* _Action item_
Please reproduce the listing verbatim, without its images.

* _Stored data_
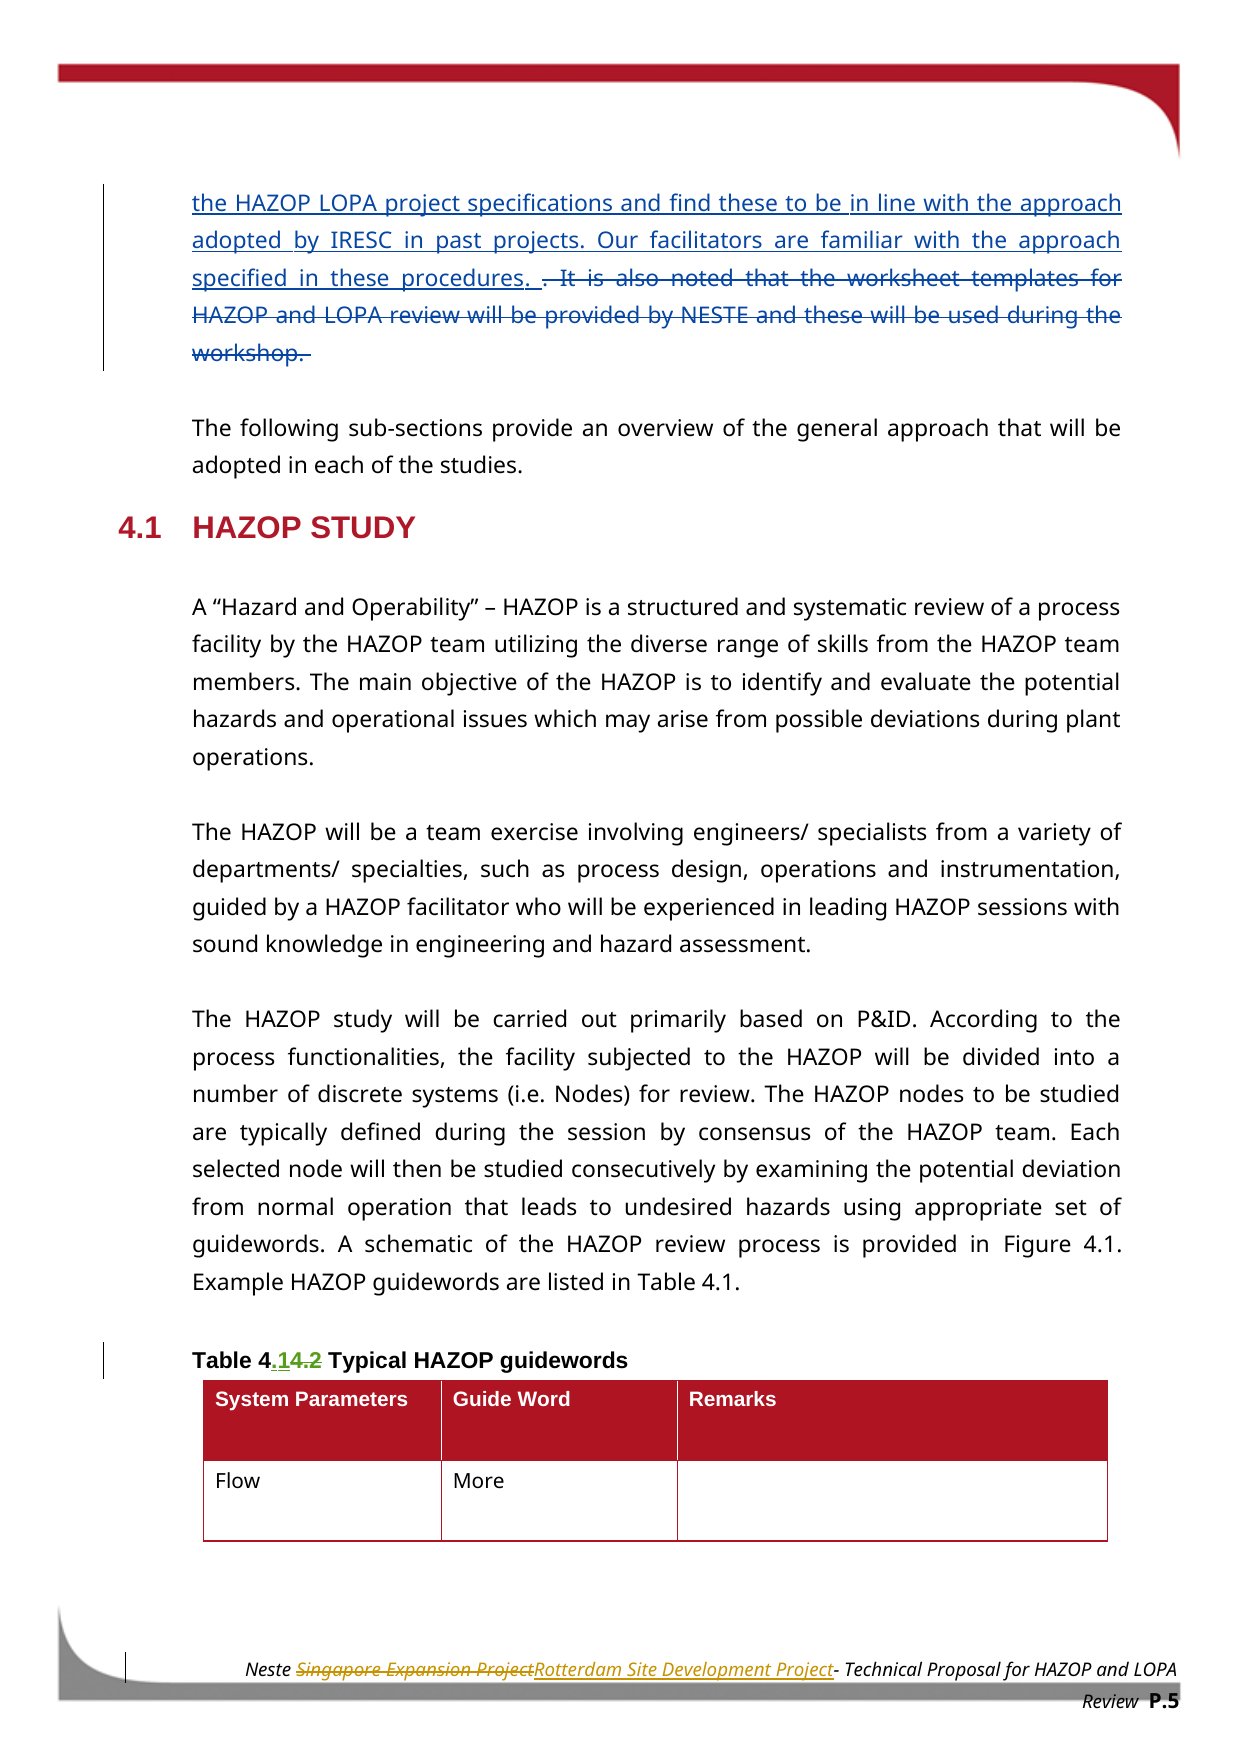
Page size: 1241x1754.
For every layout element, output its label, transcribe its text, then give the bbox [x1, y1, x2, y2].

table_header System Parameters [204, 1381, 441, 1460]
text Table 4 Typical HAZOP guidewords [192, 1342, 1122, 1379]
text A “Hazard and Operability” – HAZOP is a structured and systematic review of a process facility by the HAZOP team utilizing the diverse range of skills from the HAZOP team members. The main objective of the HAZOP is to identify and evaluate the potential hazards and operational issues which may arise from possible deviations during plant operations. [192, 588, 1122, 775]
text The HAZOP study will be carried out primarily based on P&ID. According to the process functionalities, the facility subjected to the HAZOP will be divided into a number of discrete systems (i.e. Nodes) for review. The HAZOP nodes to be studied are typically defined during the session by consensus of the HAZOP team. Each selected node will then be studied consecutively by examining the potential deviation from normal operation that leads to undesired hazards using appropriate set of guidewords. A schematic of the HAZOP review process is provided in Figure 4.1. Example HAZOP guidewords are listed in Table 4.1. [192, 1000, 1122, 1300]
picture [0, 1564, 1240, 1754]
table_cell More [442, 1461, 677, 1540]
text The following sub-sections provide an overview of the general approach that will be adopted in each of the studies. [192, 409, 1122, 484]
text The HAZOP will be a team exercise involving engineers/ specialists from a variety of departments/ specialties, such as process design, operations and instrumentation, guided by a HAZOP facilitator who will be experienced in leading HAZOP sessions with sound knowledge in engineering and hazard assessment. [192, 813, 1122, 963]
table_header Guide Word [442, 1381, 677, 1460]
text The study approach and methodology for HAZOP and LOPA studies will primarily follow Process Risk Classification (NOQD 429) and Layers of Protection Analysis for Process Hazards (NOQD 468) [192, 252, 1122, 317]
text The study approach and methodology for HAZOP and LOPA studies will primarily follow Process Risk Classification (NOQD 429) and Layers of Protection Analysis for Process Hazards (NOQD 468) [192, 184, 1122, 213]
picture [0, 6, 1241, 185]
table_cell [678, 1461, 1107, 1540]
table_cell Flow [204, 1461, 441, 1540]
text The study approach and methodology for HAZOP and LOPA studies will primarily follow Process Risk Classification (NOQD 429) and Layers of Protection Analysis for Process Hazards (NOQD 468) [192, 214, 1122, 251]
subtitle HAZOP Study [118, 509, 1122, 546]
table_header Remarks [678, 1381, 1107, 1460]
text The study approach and methodology for HAZOP and LOPA studies will primarily follow Process Risk Classification (NOQD 429) and Layers of Protection Analysis for Process Hazards (NOQD 468) [192, 318, 1122, 371]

* _Response area_
Page size: 1241x1754.
For every layout element, output its label, transcribe its text, then give the bbox [x1, y1, x2, y2].

table_header System Parameters [204, 1381, 441, 1460]
text Table 4 Typical HAZOP guidewords [192, 1342, 1122, 1379]
text A “Hazard and Operability” – HAZOP is a structured and systematic review of a process facility by the HAZOP team utilizing the diverse range of skills from the HAZOP team members. The main objective of the HAZOP is to identify and evaluate the potential hazards and operational issues which may arise from possible deviations during plant operations. [192, 588, 1122, 775]
text The HAZOP study will be carried out primarily based on P&ID. According to the process functionalities, the facility subjected to the HAZOP will be divided into a number of discrete systems (i.e. Nodes) for review. The HAZOP nodes to be studied are typically defined during the session by consensus of the HAZOP team. Each selected node will then be studied consecutively by examining the potential deviation from normal operation that leads to undesired hazards using appropriate set of guidewords. A schematic of the HAZOP review process is provided in Figure 4.1. Example HAZOP guidewords are listed in Table 4.1. [192, 1000, 1122, 1300]
picture [0, 1564, 1240, 1754]
table_cell More [442, 1461, 677, 1540]
text The following sub-sections provide an overview of the general approach that will be adopted in each of the studies. [192, 409, 1122, 484]
text The HAZOP will be a team exercise involving engineers/ specialists from a variety of departments/ specialties, such as process design, operations and instrumentation, guided by a HAZOP facilitator who will be experienced in leading HAZOP sessions with sound knowledge in engineering and hazard assessment. [192, 813, 1122, 963]
table_header Guide Word [442, 1381, 677, 1460]
text The study approach and methodology for HAZOP and LOPA studies will primarily follow Process Risk Classification (NOQD 429) and Layers of Protection Analysis for Process Hazards (NOQD 468) [192, 252, 1122, 317]
text The study approach and methodology for HAZOP and LOPA studies will primarily follow Process Risk Classification (NOQD 429) and Layers of Protection Analysis for Process Hazards (NOQD 468) [192, 184, 1122, 213]
picture [0, 6, 1241, 185]
table_cell [678, 1461, 1107, 1540]
table_cell Flow [204, 1461, 441, 1540]
text The study approach and methodology for HAZOP and LOPA studies will primarily follow Process Risk Classification (NOQD 429) and Layers of Protection Analysis for Process Hazards (NOQD 468) [192, 214, 1122, 251]
subtitle HAZOP Study [118, 509, 1122, 546]
table_header Remarks [678, 1381, 1107, 1460]
text The study approach and methodology for HAZOP and LOPA studies will primarily follow Process Risk Classification (NOQD 429) and Layers of Protection Analysis for Process Hazards (NOQD 468) [192, 318, 1122, 371]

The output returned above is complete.